Goal of the exercise - Would you find each line in the entries below with the string "worn" and copy it?

** Opening Input records block **

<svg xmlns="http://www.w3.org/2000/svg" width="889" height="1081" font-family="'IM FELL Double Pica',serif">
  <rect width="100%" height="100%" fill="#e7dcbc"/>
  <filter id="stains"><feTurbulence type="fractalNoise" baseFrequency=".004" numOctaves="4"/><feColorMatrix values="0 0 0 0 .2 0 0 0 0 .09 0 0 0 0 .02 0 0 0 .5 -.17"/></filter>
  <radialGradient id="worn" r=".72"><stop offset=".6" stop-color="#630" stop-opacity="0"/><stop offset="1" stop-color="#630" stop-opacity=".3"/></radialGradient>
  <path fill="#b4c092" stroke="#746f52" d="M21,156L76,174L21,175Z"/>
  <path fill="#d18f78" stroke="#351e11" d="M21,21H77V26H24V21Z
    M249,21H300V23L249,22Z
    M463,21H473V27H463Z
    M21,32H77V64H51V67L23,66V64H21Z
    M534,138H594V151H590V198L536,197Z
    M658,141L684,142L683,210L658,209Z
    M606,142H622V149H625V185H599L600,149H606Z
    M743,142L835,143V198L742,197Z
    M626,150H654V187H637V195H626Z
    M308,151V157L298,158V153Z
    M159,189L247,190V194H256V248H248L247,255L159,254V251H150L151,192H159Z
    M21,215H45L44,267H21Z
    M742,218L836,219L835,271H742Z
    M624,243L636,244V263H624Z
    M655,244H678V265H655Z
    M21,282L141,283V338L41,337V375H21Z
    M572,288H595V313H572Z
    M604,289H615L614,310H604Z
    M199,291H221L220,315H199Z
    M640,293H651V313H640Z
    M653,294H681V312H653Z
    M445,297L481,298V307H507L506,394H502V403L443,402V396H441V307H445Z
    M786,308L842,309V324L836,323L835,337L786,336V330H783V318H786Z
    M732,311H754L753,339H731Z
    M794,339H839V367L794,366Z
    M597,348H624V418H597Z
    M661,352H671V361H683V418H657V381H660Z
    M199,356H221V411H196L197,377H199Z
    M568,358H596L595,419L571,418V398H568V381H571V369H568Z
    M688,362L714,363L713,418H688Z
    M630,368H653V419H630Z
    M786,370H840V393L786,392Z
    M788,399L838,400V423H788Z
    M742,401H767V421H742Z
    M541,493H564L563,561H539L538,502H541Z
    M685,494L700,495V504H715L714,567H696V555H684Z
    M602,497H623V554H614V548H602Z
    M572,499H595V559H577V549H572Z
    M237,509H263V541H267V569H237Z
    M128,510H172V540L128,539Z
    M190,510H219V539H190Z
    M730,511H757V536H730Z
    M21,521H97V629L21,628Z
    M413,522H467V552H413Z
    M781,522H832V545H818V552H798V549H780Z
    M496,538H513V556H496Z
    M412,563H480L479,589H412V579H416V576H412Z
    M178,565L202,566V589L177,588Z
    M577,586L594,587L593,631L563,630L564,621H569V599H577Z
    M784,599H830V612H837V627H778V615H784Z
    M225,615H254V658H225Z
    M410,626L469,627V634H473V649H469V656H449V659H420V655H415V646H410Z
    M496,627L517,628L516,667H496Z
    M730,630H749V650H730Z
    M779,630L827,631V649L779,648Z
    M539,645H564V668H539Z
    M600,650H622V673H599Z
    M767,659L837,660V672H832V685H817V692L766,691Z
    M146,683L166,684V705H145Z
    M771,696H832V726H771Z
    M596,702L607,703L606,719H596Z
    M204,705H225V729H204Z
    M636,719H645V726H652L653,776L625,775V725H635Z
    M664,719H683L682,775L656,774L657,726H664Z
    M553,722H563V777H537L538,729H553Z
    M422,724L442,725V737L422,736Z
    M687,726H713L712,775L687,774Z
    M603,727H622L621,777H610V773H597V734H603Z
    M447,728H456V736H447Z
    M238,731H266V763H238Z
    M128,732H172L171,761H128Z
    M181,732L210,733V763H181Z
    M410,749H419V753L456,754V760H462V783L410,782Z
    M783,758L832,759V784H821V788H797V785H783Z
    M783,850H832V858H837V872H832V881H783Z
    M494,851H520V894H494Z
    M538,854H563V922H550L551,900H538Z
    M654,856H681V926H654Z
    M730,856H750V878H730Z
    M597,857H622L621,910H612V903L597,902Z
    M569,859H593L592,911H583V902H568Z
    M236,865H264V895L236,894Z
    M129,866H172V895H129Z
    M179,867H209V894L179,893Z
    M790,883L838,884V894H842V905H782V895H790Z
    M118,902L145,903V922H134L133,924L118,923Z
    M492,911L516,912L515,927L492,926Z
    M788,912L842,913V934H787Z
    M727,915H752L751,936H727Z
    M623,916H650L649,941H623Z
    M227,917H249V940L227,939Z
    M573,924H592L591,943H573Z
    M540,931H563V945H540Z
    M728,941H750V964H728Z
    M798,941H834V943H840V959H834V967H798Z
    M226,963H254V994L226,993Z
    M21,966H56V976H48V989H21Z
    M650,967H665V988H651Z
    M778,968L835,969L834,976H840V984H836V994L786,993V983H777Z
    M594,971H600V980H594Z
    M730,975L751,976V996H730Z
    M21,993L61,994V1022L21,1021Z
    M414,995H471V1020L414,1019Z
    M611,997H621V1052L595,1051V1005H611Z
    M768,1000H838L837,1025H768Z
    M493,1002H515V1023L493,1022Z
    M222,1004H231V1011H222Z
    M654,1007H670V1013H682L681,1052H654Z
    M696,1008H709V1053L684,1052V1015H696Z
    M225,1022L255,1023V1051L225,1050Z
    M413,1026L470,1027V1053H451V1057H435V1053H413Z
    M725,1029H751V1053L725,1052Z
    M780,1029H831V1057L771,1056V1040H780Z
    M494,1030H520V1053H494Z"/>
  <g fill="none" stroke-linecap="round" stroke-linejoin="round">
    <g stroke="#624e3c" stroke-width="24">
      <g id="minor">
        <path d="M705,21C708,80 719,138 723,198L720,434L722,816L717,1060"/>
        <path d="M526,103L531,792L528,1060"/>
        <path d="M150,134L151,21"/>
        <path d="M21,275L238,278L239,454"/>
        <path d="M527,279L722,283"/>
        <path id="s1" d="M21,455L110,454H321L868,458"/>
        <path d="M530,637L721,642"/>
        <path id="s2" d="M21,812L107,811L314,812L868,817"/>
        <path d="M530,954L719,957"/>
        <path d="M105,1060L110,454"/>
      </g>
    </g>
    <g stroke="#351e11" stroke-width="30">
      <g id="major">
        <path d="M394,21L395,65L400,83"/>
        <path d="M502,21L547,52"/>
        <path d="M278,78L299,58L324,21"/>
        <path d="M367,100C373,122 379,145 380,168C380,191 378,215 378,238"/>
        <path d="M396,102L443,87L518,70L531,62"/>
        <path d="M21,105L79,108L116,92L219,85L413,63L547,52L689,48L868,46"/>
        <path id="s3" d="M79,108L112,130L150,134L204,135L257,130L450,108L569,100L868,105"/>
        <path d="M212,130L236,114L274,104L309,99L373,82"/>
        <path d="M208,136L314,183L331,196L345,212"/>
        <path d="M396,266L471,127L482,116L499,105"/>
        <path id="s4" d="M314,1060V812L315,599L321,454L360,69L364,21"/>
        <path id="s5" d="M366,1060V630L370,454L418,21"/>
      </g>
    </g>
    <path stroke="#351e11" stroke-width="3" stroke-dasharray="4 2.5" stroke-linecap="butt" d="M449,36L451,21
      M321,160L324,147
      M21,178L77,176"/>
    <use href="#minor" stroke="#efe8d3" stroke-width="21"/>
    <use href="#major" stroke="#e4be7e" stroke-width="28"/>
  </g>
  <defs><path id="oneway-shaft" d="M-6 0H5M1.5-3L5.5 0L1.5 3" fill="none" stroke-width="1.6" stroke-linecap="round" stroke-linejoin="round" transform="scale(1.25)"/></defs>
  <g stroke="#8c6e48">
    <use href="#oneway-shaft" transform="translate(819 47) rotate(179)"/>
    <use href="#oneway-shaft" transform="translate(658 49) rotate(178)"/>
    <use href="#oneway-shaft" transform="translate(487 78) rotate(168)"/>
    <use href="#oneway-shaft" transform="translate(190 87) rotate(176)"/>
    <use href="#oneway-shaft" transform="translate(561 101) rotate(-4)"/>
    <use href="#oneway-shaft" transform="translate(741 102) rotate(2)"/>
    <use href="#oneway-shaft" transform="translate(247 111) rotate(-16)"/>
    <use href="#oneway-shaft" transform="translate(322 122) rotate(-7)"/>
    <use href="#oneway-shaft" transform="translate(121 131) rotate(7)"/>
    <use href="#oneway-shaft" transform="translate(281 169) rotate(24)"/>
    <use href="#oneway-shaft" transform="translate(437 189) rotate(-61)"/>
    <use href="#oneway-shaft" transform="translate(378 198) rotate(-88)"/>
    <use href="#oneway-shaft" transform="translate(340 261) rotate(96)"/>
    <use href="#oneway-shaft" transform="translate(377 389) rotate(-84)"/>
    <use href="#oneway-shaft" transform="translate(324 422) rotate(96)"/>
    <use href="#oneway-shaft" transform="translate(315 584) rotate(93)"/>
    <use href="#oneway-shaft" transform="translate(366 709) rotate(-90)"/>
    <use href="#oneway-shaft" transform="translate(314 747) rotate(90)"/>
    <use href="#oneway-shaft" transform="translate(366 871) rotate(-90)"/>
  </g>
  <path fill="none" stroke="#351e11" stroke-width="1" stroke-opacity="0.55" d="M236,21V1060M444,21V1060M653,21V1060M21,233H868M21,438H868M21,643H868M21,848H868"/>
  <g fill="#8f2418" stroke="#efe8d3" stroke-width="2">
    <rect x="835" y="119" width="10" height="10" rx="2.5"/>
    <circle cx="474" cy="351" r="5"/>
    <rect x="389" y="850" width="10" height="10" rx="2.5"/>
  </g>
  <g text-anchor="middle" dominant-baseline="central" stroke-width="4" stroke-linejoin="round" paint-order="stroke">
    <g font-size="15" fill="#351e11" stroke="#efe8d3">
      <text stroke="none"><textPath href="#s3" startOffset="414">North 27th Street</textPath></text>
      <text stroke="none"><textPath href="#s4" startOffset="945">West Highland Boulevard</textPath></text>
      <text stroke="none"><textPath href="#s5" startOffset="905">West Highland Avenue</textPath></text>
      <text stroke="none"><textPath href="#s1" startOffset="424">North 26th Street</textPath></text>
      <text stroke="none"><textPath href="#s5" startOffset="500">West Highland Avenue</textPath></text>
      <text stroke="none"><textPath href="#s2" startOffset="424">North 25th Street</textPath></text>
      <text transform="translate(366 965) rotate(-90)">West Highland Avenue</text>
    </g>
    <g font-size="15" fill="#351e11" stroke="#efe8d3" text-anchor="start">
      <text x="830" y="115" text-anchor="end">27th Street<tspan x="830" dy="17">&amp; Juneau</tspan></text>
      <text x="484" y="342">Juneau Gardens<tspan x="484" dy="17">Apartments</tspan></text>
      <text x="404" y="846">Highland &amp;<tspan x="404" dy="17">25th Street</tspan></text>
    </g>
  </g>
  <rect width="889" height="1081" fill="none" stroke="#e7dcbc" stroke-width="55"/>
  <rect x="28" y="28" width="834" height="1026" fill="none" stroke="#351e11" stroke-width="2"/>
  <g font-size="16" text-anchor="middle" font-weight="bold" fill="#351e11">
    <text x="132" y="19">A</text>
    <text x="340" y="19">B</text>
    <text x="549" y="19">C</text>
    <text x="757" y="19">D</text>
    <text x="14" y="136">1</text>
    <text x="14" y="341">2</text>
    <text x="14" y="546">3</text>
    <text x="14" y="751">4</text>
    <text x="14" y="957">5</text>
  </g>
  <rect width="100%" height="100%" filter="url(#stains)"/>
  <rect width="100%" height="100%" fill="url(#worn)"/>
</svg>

** Closing Input records block **

Result for this task -
  <radialGradient id="worn" r=".72"><stop offset=".6" stop-color="#630" stop-opacity="0"/><stop offset="1" stop-color="#630" stop-opacity=".3"/></radialGradient>
  <rect width="100%" height="100%" fill="url(#worn)"/>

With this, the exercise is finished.